ZURICH (Reuters) - The Swiss National Bank and other central banks still have room to ease monetary policy, SNB Governing Board member Andrea Maechler told newspaper Le Temps, adding that the Swiss franc remains overvalued.
The European Central Bank is widely expected to cut its negative deposit rate again in the coming week and possibly step up its bond buying, which could heap pressure on the SNB as it tries to rein in the Swiss franc.
Asked about market expectations of action by central banks in Switzerland and around the world, she said:
"Expectations are high, it's true. We have not reached the limit of monetary policy, but this does not mean that it is unlimited. But we have seen in the United States with the quick cleanup of banks and the credit sector: When monetary policy is well supported by other political action, it can go further."
In the interview released ahead of publication on Monday, she said the SNB acted in the interest of the entire country, adding: "But it is a fact: Monetary policy cannot do everything.

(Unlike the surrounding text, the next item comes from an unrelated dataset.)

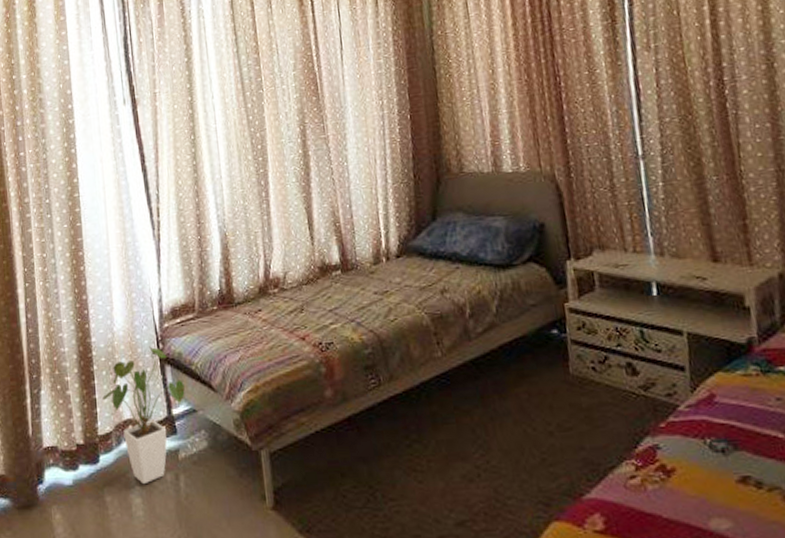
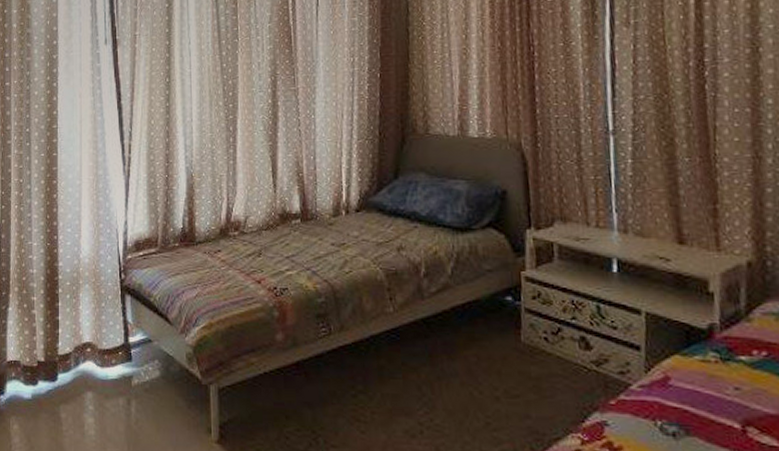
house plant: present [102,346,185,485] -> none [65,275,142,406]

It cannot replace structural reforms. It cannot force companies to adapt."
The SNB uses negative deposit rates and a readiness to intervene on currency markets when needed to try to keep a lid on the franc, which Maechler said remained overvalued despite its weakening since last summer.
"We are moving in the right direction. Negative rates are playing their role in making holding francs less attractive," she said, although it was hard to quantify their effect.
Intervention remained a policy pillar even though the franc was less of a safe haven than before, she said, noting risks from abroad had increased and the impact of Britain's potential exit from the European Union remained unknown.
The biggest risk to Swiss financial stability would be a property market correction coupled with a strong rise in interest rates, although this was an unlikely scenario at the moment, she said.
She called it good news for financial stability that negative interest rates had not triggered a new drop in mortgage rates.